Your copy should contain exactly the lines from the start of the material through the line containing "access to the", and no pictures.

* * *

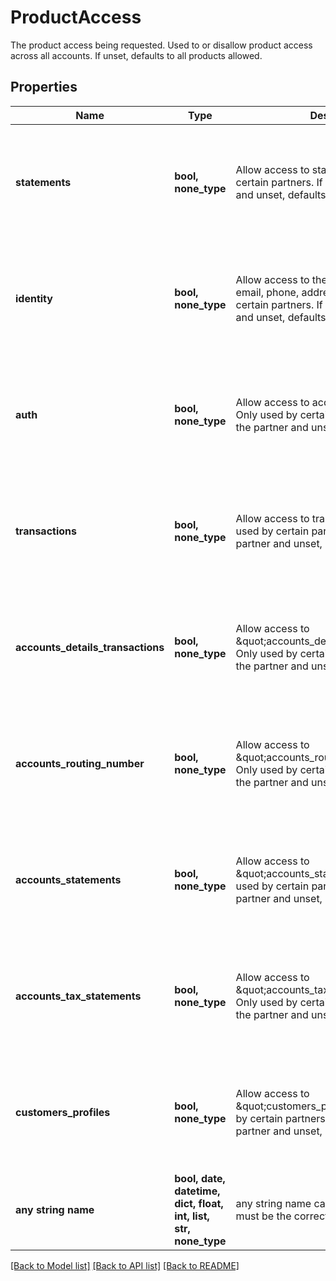 # ProductAccess

The product access being requested. Used to or disallow product access across all accounts. If unset, defaults to all products allowed.

## Properties
Name | Type | Description | Notes
------------ | ------------- | ------------- | -------------
**statements** | **bool, none_type** | Allow access to statements. Only used by certain partners. If relevant to the partner and unset, defaults to &#x60;true&#x60;. | [optional]  if omitted the server will use the default value of True
**identity** | **bool, none_type** | Allow access to the Identity product (name, email, phone, address). Only used by certain partners. If relevant to the partner and unset, defaults to &#x60;true&#x60;. | [optional]  if omitted the server will use the default value of True
**auth** | **bool, none_type** | Allow access to account number details. Only used by certain partners. If relevant to the partner and unset, defaults to &#x60;true&#x60;. | [optional]  if omitted the server will use the default value of True
**transactions** | **bool, none_type** | Allow access to transaction details. Only used by certain partners. If relevant to the partner and unset, defaults to &#x60;true&#x60;. | [optional]  if omitted the server will use the default value of True
**accounts_details_transactions** | **bool, none_type** | Allow access to \&quot;accounts_details_transactions\&quot;. Only used by certain partners. If relevant to the partner and unset, defaults to &#x60;true&#x60;. | [optional]  if omitted the server will use the default value of True
**accounts_routing_number** | **bool, none_type** | Allow access to \&quot;accounts_routing_number\&quot;. Only used by certain partners. If relevant to the partner and unset, defaults to &#x60;true&#x60;. | [optional]  if omitted the server will use the default value of True
**accounts_statements** | **bool, none_type** | Allow access to \&quot;accounts_statements\&quot;. Only used by certain partners. If relevant to the partner and unset, defaults to &#x60;true&#x60;. | [optional]  if omitted the server will use the default value of True
**accounts_tax_statements** | **bool, none_type** | Allow access to \&quot;accounts_tax_statements\&quot;. Only used by certain partners. If relevant to the partner and unset, defaults to &#x60;true&#x60;. | [optional]  if omitted the server will use the default value of True
**customers_profiles** | **bool, none_type** | Allow access to \&quot;customers_profiles\&quot;. Only used by certain partners. If relevant to the partner and unset, defaults to &#x60;true&#x60;. | [optional]  if omitted the server will use the default value of True
**any string name** | **bool, date, datetime, dict, float, int, list, str, none_type** | any string name can be used but the value must be the correct type | [optional]

[[Back to Model list]](../README.md#documentation-for-models) [[Back to API list]](../README.md#documentation-for-api-endpoints) [[Back to README]](../README.md)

* * *

SOLUTION>
 # ProductAccess

The product access being requested. Used to or disallow product access across all accounts. If unset, defaults to all products allowed.

## Properties
Name | Type | Description | Notes
------------ | ------------- | ------------- | -------------
**statements** | **bool, none_type** | Allow access to statements. Only used by certain partners. If relevant to the partner and unset, defaults to &#x60;true&#x60;. | [optional]  if omitted the server will use the default value of True
**identity** | **bool, none_type** | Allow access to the Identity product (name, email, phone, address). Only used by certain partners. If relevant to the partner and unset, defaults to &#x60;true&#x60;. | [optional]  if omitted the server will use the default value of True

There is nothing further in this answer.